[Source texts of formatted documents]

━━━

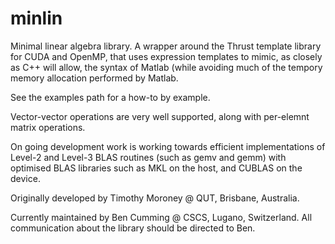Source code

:minlin
======

Minimal linear algebra library. A wrapper around the Thrust template library for CUDA and OpenMP, that uses expression templates to mimic, as closely as C++ will allow, the syntax of Matlab (while avoiding much of the tempory memory allocation performed by Matlab.

See the examples path for a how-to by example.

Vector-vector operations are very well supported, along with per-elemnt matrix operations.

On going development work is working towards efficient implementations of Level-2 and Level-3 BLAS routines (such as gemv and gemm) with optimised BLAS libraries such as MKL on the host, and CUBLAS on the device.

Originally developed by Timothy Moroney @ QUT, Brisbane, Australia.

Currently maintained by Ben Cumming @ CSCS, Lugano, Switzerland. All communication about the library should be directed to Ben.
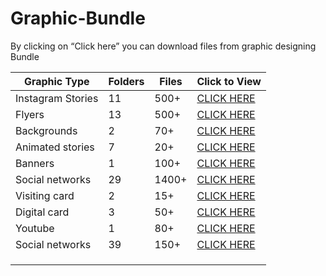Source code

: # Graphic-Bundle
By clicking on “Click here” you can download files from graphic designing Bundle

| Graphic Type      | Folders | Files | Click to View |
|-------------------|---------|-------|---------------|
| Instagram Stories | 11      | 500+  | [CLICK HERE](https://drive.google.com/drive/folders/1MmY6YNJauPpce9FqYm8ekHom0SHcdlPN)    |
| Flyers            | 13      | 500+  | [CLICK HERE](https://drive.google.com/drive/folders/1DM6MVDQNvnElUy0A6u-xE4T275UuSpvk)    |
| Backgrounds       | 2       | 70+   | [CLICK HERE](https://drive.google.com/drive/folders/19J6oXSW3UApmQx_LakskyUSIyWhCPEMz)    |
| Animated stories  | 7       | 20+   | [CLICK HERE](https://drive.google.com/drive/folders/1GABsifB4CkndpgJktcRZRqYM6HTp_jXz)    |
| Banners           | 1       | 100+  | [CLICK HERE](https://drive.google.com/drive/folders/1-8CVWIwHyWQdvZWEy4YvDjek9jhmekza)    |
| Social networks   | 29      | 1400+ | [CLICK HERE](https://drive.google.com/drive/folders/166rRx_TQBTE8BJS4mxKvNo2nLoaGN-ff)    |
| Visiting card     | 2       | 15+   | [CLICK HERE](https://drive.google.com/drive/folders/1DSzdxJ0sifTZHIOaAL589XhicsACDUIi)    |
| Digital card      | 3       | 50+   | [CLICK HERE](https://drive.google.com/drive/folders/14R8c8YDHRczRU9CYWs0ji6d8MYX_Cb5i)    |
| Youtube           | 1       | 80+   | [CLICK HERE](https://drive.google.com/drive/folders/1DMErG1sipN7GApjiOA1OvP_A3nnN9kKe)    |
| Social networks   | 39      | 150+  | [CLICK HERE](https://drive.google.com/drive/folders/1znTUgYmlLo2eCB8cIThNA3y6a3dOThcL)    |
|                   |         |       |               |
|                   |         |       |               |
|                   |         |       |               |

━━━

Job item: Reproduce the material above verbatim, omitting the pictures.

Response:
Source code

:minlin
======

Minimal linear algebra library. A wrapper around the Thrust template library for CUDA and OpenMP, that uses expression templates to mimic, as closely as C++ will allow, the syntax of Matlab (while avoiding much of the tempory memory allocation performed by Matlab.

See the examples path for a how-to by example.

Vector-vector operations are very well supported, along with per-elemnt matrix operations.

On going development work is working towards efficient implementations of Level-2 and Level-3 BLAS routines (such as gemv and gemm) with optimised BLAS libraries such as MKL on the host, and CUBLAS on the device.

Originally developed by Timothy Moroney @ QUT, Brisbane, Australia.

Currently maintained by Ben Cumming @ CSCS, Lugano, Switzerland. All communication about the library should be directed to Ben.
Source code

: # Graphic-Bundle
By clicking on “Click here” you can download files from graphic designing Bundle

| Graphic Type      | Folders | Files | Click to View |
|-------------------|---------|-------|---------------|
| Instagram Stories | 11      | 500+  | [CLICK HERE](https://drive.google.com/drive/folders/1MmY6YNJauPpce9FqYm8ekHom0SHcdlPN)    |
| Flyers            | 13      | 500+  | [CLICK HERE](https://drive.google.com/drive/folders/1DM6MVDQNvnElUy0A6u-xE4T275UuSpvk)    |
| Backgrounds       | 2       | 70+   | [CLICK HERE](https://drive.google.com/drive/folders/19J6oXSW3UApmQx_LakskyUSIyWhCPEMz)    |
| Animated stories  | 7       | 20+   | [CLICK HERE](https://drive.google.com/drive/folders/1GABsifB4CkndpgJktcRZRqYM6HTp_jXz)    |
| Banners           | 1       | 100+  | [CLICK HERE](https://drive.google.com/drive/folders/1-8CVWIwHyWQdvZWEy4YvDjek9jhmekza)    |
| Social networks   | 29      | 1400+ | [CLICK HERE](https://drive.google.com/drive/folders/166rRx_TQBTE8BJS4mxKvNo2nLoaGN-ff)    |
| Visiting card     | 2       | 15+   | [CLICK HERE](https://drive.google.com/drive/folders/1DSzdxJ0sifTZHIOaAL589XhicsACDUIi)    |
| Digital card      | 3       | 50+   | [CLICK HERE](https://drive.google.com/drive/folders/14R8c8YDHRczRU9CYWs0ji6d8MYX_Cb5i)    |
| Youtube           | 1       | 80+   | [CLICK HERE](https://drive.google.com/drive/folders/1DMErG1sipN7GApjiOA1OvP_A3nnN9kKe)    |
| Social networks   | 39      | 150+  | [CLICK HERE](https://drive.google.com/drive/folders/1znTUgYmlLo2eCB8cIThNA3y6a3dOThcL)    |
|                   |         |       |               |
|                   |         |       |               |
|                   |         |       |               |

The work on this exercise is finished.